Not only did he defy the economists of capitalism he also employed a method of analysis which offers an alternative to the usual search for isolated origins without becoming trapped in relativism, where each culture or ethnic group is viewed as a special or privileged case. He also avoided the principle of multiple causes, which tends to result in analyses so encumbered by complex reasoning that they obscure rather than clarify process. By integrating primitive and tribal societies into the main flow of history and institutional analyses, he challenged limitations of western tradition, which usually only refers back to Greece or at the most to the classical societies of the Middle East. He thereby overcame the fixation on civilizations. He opened the front door of the academy’s ivory tower and invited everyone to enter.

He looked to fields of research that not only satisfy the natural urge to learn but also directed inquires toward problems of existence in a capitalistic world and the prospects that it can generate for a more equitable future. Now some fifty years since he completed The Great Transformation and Trade and Market …"the price-making market system" still exists, in this wilderness of a global world divided against itself.


Postscript

The on-going vitality of Polanyi’s premises applicable to the present-day is brilliantly presented in various publications by Kari Polanyi Levitt. Questions that Polanyi asked, though not exclusively, of vital significance for everyone, in one way or another, are being discussed and debated by scholars and students today in Canada (notably thanks to the Karl Polanyi Institute, in Montreal where a number of books have been recently published), in Brazil, Mexico, Italy, Poland, his native Hungary and probably elsewhere. In France the Maison René Ginouvés d’Archéologie et Ethnologie of the University of Paris X, Nanterre whose director, Pierre Rouillard, organized several seminars on Polanyi and thanks to whom and to his assistants this book will be published. In Lyon with Jérome Maucourant and other scholars and students at the Université Lumiere-Lyon, several of whose articles and a book on Polanyi are forthcoming. It is far beyond the possibility of this brief review to mention much less to comment upon research and the publications concerning Polanyi’s work which have appeared during the last thirty years.


References


Polanyi, Karl (1944) The Great Transformation. New York, Rinehard & Company, Inc.
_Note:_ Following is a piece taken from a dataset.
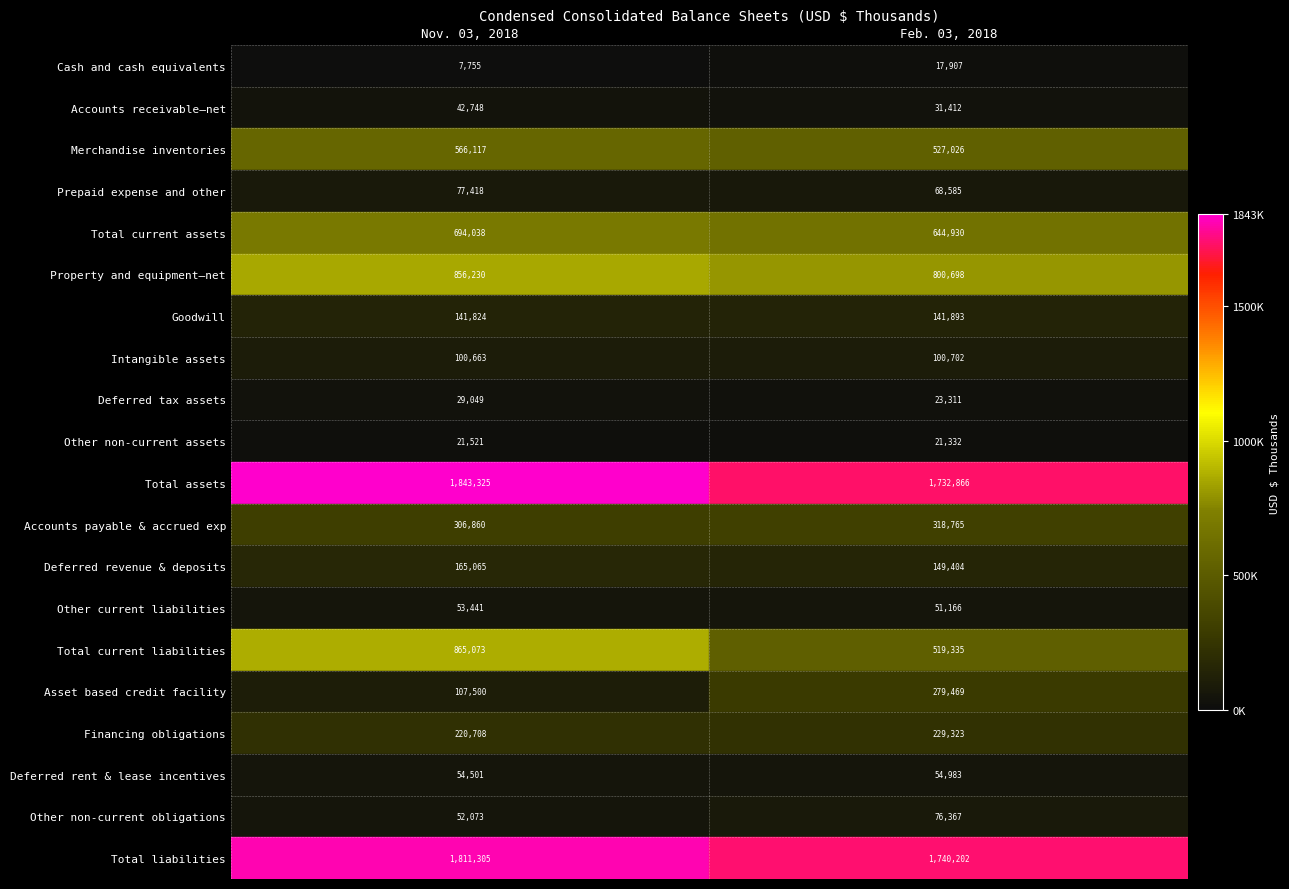

What is the difference between the highest and lowest values at Feb. 03, 2018?

1722295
Polanyi, Karl (1947) "Our Obsolete Market Mentality. Civilization must find a New Thought Pattern." in Commentary, vol. 3, February: (pp. 109-117).
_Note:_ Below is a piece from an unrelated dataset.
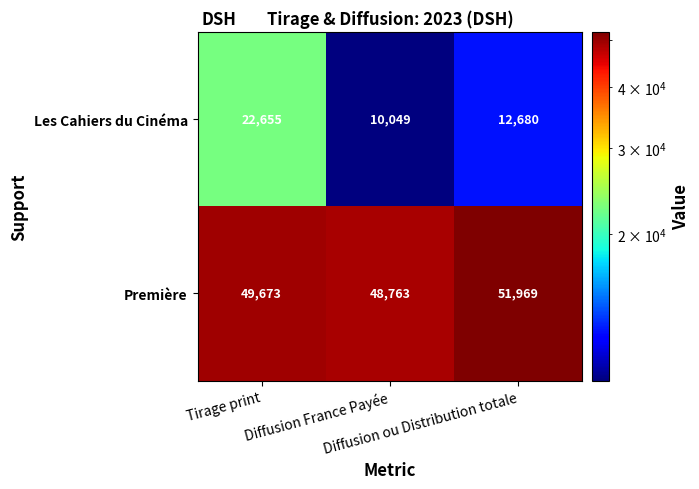

Which series has the largest total across all categories?

Première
Polanyi, Karl (1957) (first edition) Trade and Market in the Early Empires, Economics in History and Theory, edited with Conrad M. Arensberg and Harry W. Pearson, The Free Press, Glencoe, Illinois.

Polanyi, Karl (1960) "The Early Development of Trade, Money and Market Institutions." in Year Book of the American Philosophical Society: (pp. 384-387).

Polanyi, Karl (1977) The Livelihood of Man, edited by Harry W. Pearson, New York, Academic Press, Inc.